Records taken from a dataset:
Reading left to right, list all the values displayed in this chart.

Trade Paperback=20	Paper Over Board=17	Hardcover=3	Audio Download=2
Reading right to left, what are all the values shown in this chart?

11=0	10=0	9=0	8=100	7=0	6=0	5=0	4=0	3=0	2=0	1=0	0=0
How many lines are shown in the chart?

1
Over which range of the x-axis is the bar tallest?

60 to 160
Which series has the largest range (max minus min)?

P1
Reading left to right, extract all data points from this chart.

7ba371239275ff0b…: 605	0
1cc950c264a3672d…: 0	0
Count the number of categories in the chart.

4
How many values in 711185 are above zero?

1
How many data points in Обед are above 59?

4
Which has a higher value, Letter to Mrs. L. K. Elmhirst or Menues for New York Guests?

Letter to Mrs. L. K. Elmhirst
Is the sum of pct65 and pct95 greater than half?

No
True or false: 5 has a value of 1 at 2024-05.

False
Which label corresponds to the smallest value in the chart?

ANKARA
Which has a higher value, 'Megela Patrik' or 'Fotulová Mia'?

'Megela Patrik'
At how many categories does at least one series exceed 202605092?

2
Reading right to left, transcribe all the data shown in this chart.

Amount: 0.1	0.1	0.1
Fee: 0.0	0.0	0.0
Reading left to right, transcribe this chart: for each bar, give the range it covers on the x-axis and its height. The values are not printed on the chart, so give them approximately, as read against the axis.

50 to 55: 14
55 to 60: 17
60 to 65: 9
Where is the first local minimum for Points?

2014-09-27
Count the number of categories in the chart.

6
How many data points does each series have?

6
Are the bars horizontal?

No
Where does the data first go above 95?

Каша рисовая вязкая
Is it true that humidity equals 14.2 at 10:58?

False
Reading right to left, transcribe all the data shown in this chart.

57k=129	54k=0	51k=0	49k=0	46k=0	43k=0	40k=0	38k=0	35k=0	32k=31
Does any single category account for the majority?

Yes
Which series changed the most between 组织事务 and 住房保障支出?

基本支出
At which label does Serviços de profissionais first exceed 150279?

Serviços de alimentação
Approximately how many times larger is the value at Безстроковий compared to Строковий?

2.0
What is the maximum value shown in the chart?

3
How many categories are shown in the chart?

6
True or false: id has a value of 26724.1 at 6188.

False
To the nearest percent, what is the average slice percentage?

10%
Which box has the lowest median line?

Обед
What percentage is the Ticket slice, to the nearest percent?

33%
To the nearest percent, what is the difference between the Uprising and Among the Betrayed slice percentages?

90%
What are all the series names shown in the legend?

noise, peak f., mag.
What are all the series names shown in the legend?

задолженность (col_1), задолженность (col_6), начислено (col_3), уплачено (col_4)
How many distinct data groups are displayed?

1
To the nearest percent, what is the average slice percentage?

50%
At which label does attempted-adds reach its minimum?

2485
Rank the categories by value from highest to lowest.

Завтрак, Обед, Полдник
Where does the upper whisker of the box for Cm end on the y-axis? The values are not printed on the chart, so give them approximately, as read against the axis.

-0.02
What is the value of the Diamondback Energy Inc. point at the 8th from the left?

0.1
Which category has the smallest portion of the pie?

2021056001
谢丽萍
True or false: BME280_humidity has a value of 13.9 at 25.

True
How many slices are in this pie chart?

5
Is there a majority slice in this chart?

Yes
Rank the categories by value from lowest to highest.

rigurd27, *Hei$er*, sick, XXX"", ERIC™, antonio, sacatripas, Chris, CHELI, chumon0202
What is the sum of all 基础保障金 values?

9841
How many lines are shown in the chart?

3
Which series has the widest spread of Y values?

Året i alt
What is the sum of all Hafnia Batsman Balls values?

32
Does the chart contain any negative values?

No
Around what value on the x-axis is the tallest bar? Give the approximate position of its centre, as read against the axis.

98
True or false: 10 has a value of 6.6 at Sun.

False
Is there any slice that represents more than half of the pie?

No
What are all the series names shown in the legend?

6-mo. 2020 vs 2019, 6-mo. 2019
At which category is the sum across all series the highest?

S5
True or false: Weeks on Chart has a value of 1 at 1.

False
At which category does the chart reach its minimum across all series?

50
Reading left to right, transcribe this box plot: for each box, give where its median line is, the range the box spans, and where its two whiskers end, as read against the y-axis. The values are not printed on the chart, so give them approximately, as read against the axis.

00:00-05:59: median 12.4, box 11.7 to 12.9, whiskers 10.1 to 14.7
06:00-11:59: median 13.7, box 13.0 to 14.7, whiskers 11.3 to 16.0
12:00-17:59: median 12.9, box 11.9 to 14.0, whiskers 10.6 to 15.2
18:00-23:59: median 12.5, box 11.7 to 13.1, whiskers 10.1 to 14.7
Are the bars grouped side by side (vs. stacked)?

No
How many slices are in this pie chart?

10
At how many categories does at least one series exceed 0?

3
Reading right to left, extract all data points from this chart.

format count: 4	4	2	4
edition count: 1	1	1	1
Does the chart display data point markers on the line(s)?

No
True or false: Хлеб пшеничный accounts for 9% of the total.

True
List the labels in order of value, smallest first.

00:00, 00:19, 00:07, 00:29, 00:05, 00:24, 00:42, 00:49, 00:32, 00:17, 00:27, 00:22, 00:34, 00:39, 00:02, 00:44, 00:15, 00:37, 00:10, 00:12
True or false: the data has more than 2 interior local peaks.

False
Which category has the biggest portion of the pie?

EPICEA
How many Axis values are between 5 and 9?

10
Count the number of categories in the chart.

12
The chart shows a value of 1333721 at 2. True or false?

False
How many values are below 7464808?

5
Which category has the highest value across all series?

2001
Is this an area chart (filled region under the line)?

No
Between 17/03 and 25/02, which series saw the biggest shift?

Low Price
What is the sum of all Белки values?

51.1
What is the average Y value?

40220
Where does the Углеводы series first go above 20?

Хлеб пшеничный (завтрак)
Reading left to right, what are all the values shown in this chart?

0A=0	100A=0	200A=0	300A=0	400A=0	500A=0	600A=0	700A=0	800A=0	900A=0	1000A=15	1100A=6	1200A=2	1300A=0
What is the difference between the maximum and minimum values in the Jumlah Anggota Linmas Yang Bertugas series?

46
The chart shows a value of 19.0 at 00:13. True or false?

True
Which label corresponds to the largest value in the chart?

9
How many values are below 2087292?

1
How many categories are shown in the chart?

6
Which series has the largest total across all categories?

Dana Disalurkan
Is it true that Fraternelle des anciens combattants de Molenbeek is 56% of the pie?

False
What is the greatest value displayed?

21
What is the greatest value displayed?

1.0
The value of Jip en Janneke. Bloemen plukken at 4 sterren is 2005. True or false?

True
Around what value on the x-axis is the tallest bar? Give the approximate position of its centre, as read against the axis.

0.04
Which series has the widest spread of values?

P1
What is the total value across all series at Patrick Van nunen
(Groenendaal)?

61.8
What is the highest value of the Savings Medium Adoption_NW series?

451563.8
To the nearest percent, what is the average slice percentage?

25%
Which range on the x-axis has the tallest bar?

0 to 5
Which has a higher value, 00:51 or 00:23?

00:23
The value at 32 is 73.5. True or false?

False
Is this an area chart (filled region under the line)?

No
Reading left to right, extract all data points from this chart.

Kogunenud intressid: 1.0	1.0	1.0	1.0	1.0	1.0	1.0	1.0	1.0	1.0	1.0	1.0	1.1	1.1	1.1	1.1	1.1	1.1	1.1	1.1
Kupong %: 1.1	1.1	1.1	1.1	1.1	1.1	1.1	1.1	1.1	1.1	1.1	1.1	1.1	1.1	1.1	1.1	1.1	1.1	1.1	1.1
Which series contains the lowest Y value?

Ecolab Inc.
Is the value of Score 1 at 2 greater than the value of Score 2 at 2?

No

* **Problem**:
Edit the stretch of lines from the one containing "Chris, CHELI, chumon0202" through the one containing "List the labels", replacing "series" with "group" and leaving everything else unchanged.

* **Answer box**:
rigurd27, *Hei$er*, sick, XXX"", ERIC™, antonio, sacatripas, Chris, CHELI, chumon0202
What is the sum of all 基础保障金 values?

9841
How many lines are shown in the chart?

3
Which group has the widest spread of Y values?

Året i alt
What is the sum of all Hafnia Batsman Balls values?

32
Does the chart contain any negative values?

No
Around what value on the x-axis is the tallest bar? Give the approximate position of its centre, as read against the axis.

98
True or false: 10 has a value of 6.6 at Sun.

False
Is there any slice that represents more than half of the pie?

No
What are all the group names shown in the legend?

6-mo. 2020 vs 2019, 6-mo. 2019
At which category is the sum across all group the highest?

S5
True or false: Weeks on Chart has a value of 1 at 1.

False
At which category does the chart reach its minimum across all group?

50
Reading left to right, transcribe this box plot: for each box, give where its median line is, the range the box spans, and where its two whiskers end, as read against the y-axis. The values are not printed on the chart, so give them approximately, as read against the axis.

00:00-05:59: median 12.4, box 11.7 to 12.9, whiskers 10.1 to 14.7
06:00-11:59: median 13.7, box 13.0 to 14.7, whiskers 11.3 to 16.0
12:00-17:59: median 12.9, box 11.9 to 14.0, whiskers 10.6 to 15.2
18:00-23:59: median 12.5, box 11.7 to 13.1, whiskers 10.1 to 14.7
Are the bars grouped side by side (vs. stacked)?

No
How many slices are in this pie chart?

10
At how many categories does at least one group exceed 0?

3
Reading right to left, extract all data points from this chart.

format count: 4	4	2	4
edition count: 1	1	1	1
Does the chart display data point markers on the line(s)?

No
True or false: Хлеб пшеничный accounts for 9% of the total.

True
List the labels in order of value, smallest first.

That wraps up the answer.